Section 4003(c)(3)(A)(III) of the CARES Act provides that all Federal Reserve Programs providing direct loans and receiving Treasury support under Section 4003(b)(4) of the CARES Act, potentially including the Mid-Size Program, require restrictions on employee compensation for borrowers. These restrictions last for the term of any direct loan plus one year and are as follows: 

(a) no officer or employee whose total compensation was greater than $425,000 in 2019 can receive pay increases or be offered severance or other benefits that exceed more than two times their maximum compensation received in 2019; and

(b) no officer or employee whose total compensation was greater than $3,000,000 in 2019 can receive compensation in excess of (i) $3,000,000, plus (ii) 50 percent of the amount by which such person’s 2019 compensation exceeded $3,000,000.

Other Federal Reserve Programs

Guidance has not been issued on what additional facilities or programs will qualify as Federal Reserve Programs under Section 4003(b)(4). An example of a Federal Reserve lending facility that has already been established is the Primary Market Corporate Credit Facility (the PMCCF). To be clear, the PMCCF was established prior to Section 4003(b)(4) but we are providing a brief overview of the PMCCF as an illustrative example of a Federal Reserve lending facility while it remains unclear if the investment received in PMCCF by the Treasury will be counted as Section 4003(b)(4) funds. The PMCCF was established by the Federal Reserve Bank of New York on March 23, 2020, with an initial $10 billion investment from the Treasury’s Exchange Stabilization Fund (a preexisting fund that was established in 1934). The stated purpose of the PMCCF is to (i) purchase qualifying bonds from eligible issuers and (ii) provide loans to eligible issuers. In order to qualify as an “eligible issuer” under the PMCCF, a business must be headquartered in the United States with material operations in the United States and not expect to receive direct financial assistance under pending federal legislation (the CARES Act was pending at the time the PMCCF was established). Loans or bond repurchases under the PMCCF are subject to the following conditions and requirements:

(a) the eligible issuer must be rated at least BBB-/Baa3 by a major nationally recognized statistical rating organization (NRSO), and if rated by multiple major NRSOs, rated at least BBB-/Baa3 by two or more NRSOs, in each case subject to review by the Federal Reserve; and

(b) the loan or bond must have a maturity of less than four years.

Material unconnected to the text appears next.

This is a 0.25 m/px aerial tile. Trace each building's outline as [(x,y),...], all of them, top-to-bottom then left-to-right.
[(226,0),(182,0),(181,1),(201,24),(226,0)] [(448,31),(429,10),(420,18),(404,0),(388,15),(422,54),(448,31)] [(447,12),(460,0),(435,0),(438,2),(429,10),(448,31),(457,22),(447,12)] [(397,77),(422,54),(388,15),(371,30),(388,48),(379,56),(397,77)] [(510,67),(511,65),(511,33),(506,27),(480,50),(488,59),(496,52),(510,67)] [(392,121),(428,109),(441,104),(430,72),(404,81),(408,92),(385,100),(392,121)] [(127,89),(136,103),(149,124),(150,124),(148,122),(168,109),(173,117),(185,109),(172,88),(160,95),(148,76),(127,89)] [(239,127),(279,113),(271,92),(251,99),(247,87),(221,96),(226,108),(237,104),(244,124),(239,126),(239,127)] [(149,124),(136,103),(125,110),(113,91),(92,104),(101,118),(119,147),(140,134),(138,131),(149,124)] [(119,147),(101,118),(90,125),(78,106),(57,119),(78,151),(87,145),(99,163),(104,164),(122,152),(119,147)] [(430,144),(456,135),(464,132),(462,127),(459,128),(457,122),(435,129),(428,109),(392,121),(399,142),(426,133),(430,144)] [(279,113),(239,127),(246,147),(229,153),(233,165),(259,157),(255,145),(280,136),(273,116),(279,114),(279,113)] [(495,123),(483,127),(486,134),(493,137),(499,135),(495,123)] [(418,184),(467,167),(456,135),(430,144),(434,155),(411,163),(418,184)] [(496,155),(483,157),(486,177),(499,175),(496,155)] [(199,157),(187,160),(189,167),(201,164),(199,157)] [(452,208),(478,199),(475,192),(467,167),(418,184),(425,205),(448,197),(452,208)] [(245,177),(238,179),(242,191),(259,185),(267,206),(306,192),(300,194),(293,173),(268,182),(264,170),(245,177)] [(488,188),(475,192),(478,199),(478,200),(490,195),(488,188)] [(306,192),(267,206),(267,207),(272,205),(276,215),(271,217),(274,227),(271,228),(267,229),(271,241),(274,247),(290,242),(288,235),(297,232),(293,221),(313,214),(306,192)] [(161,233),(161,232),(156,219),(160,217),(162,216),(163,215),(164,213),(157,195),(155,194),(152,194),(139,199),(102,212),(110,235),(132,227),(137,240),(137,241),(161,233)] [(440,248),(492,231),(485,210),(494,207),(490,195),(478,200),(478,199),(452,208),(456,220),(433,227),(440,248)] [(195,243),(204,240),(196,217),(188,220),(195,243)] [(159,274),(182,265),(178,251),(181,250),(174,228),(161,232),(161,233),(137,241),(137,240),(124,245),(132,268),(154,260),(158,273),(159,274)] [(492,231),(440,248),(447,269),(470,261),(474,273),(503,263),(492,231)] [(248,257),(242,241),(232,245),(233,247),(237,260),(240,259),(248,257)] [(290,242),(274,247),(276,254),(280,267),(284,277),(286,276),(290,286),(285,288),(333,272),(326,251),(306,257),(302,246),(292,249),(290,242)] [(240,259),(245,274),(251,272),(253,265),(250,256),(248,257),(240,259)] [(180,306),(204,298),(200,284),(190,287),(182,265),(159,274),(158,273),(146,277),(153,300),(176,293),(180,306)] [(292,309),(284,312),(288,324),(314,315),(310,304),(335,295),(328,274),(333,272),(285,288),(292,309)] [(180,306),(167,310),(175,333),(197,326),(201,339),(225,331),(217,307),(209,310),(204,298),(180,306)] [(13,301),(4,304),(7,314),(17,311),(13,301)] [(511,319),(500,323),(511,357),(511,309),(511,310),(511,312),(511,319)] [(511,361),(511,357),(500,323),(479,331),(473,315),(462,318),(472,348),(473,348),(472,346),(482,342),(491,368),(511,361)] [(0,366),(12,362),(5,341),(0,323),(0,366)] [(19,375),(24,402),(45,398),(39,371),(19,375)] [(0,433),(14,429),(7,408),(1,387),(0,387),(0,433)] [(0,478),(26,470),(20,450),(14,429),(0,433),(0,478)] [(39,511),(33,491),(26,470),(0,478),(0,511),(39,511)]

The PMCCF also includes limits on loans and bond repurchases based on an eligible issuers’ existing outstanding debt over the trailing 12 months. Interest rates for loans and bond repurchases under the PMCCF will be informed by market conditions. Again, it is important to note that the PMCCF is not a program that has been included under Section 4003(b)(4) but we have included a discussion of it here as an illustrative example of a Federal Reserve facility.

Next Steps

Potential relief seekers should be prepared to evaluate the various Federal Reserve Programs that are established and receive support under Title IV and consider whether or not they offer solutions or assistance that is appropriate for their situation. The CARES Act requires the Treasury to release guidance within 10 days of signing related to the industry-specific (airlines, air-cargo and national security) relief programs but does not place a deadline on guidance for the rest of Title IV or the establishment of Federal Reserve Programs. Because of this, a specific timeline cannot yet be established for when any Federal Reserve Program, including the Mid-Size Program, will be implemented or when a Main Street Lending Program might be unveiled. Businesses interested in seeking relief should continue to evaluate the options available under Title IV as part of their broader strategy while awaiting the necessary guidance and establishment of Federal Reserve Programs.